### WORK ITEM
Copy nothing from the entries below except the lines from the one containing "138.1; 137.8; 137.6;" through the one containing "[ESI-TOF] m/z obliczone", and copy those exactly.

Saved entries
********************

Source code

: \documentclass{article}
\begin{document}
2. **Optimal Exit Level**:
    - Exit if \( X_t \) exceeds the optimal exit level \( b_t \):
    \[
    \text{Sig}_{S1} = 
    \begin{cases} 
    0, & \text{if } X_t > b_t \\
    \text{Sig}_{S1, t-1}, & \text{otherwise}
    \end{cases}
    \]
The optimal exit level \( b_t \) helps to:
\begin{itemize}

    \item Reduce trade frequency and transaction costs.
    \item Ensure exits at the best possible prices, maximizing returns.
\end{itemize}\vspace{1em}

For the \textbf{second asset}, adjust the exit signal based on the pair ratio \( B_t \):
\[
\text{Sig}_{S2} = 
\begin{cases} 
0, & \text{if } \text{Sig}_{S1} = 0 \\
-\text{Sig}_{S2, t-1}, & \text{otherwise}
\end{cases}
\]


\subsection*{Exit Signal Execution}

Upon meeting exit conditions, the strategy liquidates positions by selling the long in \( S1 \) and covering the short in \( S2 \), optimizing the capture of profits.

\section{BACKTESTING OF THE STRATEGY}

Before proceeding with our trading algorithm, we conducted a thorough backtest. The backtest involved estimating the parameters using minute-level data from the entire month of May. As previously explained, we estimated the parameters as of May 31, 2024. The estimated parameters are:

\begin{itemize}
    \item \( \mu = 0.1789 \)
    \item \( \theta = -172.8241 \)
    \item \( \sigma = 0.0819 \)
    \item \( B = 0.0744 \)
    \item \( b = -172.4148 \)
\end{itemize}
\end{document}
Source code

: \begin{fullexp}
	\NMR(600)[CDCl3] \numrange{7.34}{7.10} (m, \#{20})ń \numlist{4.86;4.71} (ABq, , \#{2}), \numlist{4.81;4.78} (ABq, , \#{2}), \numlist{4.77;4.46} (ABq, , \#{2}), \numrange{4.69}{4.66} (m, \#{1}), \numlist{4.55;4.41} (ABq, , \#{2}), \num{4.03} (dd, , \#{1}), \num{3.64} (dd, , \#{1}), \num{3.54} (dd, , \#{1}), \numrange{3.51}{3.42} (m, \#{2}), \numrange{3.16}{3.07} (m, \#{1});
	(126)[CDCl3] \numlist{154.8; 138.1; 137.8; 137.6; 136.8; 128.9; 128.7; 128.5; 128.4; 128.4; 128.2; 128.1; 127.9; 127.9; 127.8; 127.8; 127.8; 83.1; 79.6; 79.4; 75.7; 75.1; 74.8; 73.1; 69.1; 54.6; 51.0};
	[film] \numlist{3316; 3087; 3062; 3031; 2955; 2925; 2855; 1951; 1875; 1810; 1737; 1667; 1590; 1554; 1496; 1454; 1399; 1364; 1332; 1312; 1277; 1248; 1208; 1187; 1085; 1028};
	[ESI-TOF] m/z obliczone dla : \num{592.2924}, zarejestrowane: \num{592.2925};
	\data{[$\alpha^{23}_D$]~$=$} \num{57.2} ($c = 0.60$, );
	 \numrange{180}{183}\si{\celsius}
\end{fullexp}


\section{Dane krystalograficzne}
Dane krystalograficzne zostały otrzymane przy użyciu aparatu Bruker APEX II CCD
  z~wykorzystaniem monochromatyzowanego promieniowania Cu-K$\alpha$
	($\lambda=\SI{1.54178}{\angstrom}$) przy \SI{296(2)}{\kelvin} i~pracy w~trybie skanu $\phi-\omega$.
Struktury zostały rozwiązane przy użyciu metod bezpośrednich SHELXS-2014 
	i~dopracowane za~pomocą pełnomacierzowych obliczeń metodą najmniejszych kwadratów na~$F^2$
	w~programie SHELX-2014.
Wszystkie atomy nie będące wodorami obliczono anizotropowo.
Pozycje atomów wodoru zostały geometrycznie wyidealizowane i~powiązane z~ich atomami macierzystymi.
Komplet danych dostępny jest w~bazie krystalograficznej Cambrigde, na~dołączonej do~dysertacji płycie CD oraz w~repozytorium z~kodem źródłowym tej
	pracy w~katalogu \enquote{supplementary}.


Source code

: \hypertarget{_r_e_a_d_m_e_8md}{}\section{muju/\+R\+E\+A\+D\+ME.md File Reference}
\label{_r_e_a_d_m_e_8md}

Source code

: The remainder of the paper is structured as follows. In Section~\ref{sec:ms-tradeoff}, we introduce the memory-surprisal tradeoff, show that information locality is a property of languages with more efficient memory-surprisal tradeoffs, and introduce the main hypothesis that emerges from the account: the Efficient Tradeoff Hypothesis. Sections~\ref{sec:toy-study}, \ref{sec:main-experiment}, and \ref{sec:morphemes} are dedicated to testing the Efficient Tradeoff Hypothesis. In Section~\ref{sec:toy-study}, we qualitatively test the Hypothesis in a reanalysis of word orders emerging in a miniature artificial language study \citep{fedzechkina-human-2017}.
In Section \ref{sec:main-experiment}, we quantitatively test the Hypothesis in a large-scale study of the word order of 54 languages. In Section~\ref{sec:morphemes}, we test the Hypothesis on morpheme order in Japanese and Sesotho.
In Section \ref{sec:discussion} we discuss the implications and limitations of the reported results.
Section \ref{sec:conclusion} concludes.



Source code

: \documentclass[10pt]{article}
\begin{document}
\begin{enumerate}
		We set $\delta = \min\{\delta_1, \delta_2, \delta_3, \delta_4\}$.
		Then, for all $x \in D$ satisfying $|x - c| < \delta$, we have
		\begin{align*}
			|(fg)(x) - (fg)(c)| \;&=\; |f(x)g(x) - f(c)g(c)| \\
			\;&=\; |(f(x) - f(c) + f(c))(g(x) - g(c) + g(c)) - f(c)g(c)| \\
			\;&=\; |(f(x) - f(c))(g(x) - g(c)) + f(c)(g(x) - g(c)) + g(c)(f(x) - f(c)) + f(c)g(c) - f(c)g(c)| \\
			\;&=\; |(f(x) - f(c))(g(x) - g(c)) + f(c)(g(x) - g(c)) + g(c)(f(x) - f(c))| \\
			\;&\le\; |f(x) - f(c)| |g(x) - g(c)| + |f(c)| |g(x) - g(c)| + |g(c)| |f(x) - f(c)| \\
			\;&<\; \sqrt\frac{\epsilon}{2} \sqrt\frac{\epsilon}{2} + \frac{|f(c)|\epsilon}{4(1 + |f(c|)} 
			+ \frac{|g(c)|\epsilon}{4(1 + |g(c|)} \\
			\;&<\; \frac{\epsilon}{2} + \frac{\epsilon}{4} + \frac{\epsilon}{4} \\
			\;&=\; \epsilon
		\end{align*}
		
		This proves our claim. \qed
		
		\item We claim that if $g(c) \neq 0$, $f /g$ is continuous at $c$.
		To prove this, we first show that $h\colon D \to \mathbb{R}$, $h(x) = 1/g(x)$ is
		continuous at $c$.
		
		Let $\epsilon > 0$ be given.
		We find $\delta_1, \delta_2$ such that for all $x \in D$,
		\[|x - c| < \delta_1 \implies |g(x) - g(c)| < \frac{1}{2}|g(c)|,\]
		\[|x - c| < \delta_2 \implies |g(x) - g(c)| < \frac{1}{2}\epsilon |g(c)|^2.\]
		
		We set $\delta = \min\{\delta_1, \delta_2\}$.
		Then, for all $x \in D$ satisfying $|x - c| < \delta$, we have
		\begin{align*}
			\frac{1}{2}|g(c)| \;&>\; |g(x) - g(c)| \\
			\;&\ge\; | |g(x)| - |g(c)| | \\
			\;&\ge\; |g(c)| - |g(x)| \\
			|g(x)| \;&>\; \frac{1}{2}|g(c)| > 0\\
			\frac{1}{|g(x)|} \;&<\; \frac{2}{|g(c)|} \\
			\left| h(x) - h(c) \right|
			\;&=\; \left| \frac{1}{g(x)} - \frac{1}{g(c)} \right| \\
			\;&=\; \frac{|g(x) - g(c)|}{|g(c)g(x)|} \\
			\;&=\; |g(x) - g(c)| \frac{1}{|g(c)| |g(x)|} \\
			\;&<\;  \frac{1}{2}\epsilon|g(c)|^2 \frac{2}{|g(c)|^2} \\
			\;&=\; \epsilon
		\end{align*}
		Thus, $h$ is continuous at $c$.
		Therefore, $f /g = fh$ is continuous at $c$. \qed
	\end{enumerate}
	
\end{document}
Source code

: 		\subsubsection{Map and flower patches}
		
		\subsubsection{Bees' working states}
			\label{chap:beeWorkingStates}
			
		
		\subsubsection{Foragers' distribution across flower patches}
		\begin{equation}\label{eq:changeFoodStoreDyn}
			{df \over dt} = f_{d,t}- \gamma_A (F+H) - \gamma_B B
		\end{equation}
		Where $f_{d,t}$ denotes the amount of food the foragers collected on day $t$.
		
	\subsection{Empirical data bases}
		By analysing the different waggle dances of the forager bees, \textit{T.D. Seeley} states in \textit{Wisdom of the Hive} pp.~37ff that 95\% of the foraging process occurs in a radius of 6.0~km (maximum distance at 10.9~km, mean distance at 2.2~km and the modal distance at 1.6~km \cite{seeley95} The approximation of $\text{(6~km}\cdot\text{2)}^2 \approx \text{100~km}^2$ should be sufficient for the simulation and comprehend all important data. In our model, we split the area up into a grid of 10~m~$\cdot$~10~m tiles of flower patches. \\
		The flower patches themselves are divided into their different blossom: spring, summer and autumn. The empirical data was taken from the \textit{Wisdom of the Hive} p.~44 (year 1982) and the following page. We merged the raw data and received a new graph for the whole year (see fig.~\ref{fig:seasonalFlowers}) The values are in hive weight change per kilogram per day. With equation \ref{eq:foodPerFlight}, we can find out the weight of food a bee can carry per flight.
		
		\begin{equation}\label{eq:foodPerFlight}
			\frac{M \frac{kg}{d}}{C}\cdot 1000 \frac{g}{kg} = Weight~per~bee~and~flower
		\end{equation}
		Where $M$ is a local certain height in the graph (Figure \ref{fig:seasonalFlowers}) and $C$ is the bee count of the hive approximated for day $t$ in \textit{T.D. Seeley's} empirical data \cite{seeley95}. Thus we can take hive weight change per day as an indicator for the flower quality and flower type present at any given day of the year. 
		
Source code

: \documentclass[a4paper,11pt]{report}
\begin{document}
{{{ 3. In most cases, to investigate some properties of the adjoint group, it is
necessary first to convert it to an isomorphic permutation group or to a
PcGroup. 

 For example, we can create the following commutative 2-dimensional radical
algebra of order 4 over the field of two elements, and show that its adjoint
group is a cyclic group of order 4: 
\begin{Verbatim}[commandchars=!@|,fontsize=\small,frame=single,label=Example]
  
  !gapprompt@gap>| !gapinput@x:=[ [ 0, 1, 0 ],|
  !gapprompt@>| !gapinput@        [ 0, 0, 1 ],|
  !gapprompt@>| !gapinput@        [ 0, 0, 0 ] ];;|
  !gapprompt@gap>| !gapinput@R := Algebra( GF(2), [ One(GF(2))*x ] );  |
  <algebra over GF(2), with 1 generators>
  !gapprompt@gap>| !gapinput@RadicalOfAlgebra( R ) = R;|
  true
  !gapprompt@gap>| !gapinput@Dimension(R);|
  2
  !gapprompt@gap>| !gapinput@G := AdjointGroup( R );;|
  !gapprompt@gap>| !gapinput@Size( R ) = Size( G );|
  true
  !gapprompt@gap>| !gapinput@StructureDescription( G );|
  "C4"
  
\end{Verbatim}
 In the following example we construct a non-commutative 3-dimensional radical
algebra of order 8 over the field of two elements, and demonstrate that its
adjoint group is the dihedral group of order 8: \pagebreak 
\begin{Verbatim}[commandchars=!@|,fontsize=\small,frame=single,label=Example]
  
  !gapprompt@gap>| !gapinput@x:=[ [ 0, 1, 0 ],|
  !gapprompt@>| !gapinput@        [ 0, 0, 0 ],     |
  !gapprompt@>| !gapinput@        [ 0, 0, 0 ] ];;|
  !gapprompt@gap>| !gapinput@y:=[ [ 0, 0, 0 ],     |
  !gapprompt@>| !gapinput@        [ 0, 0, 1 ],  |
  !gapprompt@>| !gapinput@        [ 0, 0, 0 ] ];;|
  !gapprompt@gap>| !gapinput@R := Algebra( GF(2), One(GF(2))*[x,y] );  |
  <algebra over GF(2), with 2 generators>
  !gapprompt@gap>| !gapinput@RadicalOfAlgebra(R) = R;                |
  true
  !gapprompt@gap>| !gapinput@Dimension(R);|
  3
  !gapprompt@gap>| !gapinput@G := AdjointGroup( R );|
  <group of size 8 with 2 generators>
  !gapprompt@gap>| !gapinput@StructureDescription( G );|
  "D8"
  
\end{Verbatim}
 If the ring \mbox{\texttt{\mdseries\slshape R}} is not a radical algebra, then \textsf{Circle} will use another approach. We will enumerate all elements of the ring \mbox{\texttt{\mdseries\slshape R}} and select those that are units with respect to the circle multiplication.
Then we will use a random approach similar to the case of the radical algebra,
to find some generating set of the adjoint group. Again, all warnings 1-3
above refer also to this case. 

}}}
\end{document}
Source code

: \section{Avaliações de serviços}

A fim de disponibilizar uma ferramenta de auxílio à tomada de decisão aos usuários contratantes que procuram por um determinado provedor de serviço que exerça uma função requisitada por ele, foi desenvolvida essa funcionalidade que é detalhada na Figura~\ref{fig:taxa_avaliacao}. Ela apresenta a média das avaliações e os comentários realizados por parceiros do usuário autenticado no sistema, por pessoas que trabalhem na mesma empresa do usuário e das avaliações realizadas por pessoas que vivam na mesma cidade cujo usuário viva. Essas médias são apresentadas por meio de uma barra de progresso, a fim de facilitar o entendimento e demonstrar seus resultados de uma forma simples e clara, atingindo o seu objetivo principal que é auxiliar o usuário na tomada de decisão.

********************

### RESPONSE BELOW
	(126)[CDCl3] \numlist{154.8; 138.1; 137.8; 137.6; 136.8; 128.9; 128.7; 128.5; 128.4; 128.4; 128.2; 128.1; 127.9; 127.9; 127.8; 127.8; 127.8; 83.1; 79.6; 79.4; 75.7; 75.1; 74.8; 73.1; 69.1; 54.6; 51.0};
	[film] \numlist{3316; 3087; 3062; 3031; 2955; 2925; 2855; 1951; 1875; 1810; 1737; 1667; 1590; 1554; 1496; 1454; 1399; 1364; 1332; 1312; 1277; 1248; 1208; 1187; 1085; 1028};
	[ESI-TOF] m/z obliczone dla : \num{592.2924}, zarejestrowane: \num{592.2925};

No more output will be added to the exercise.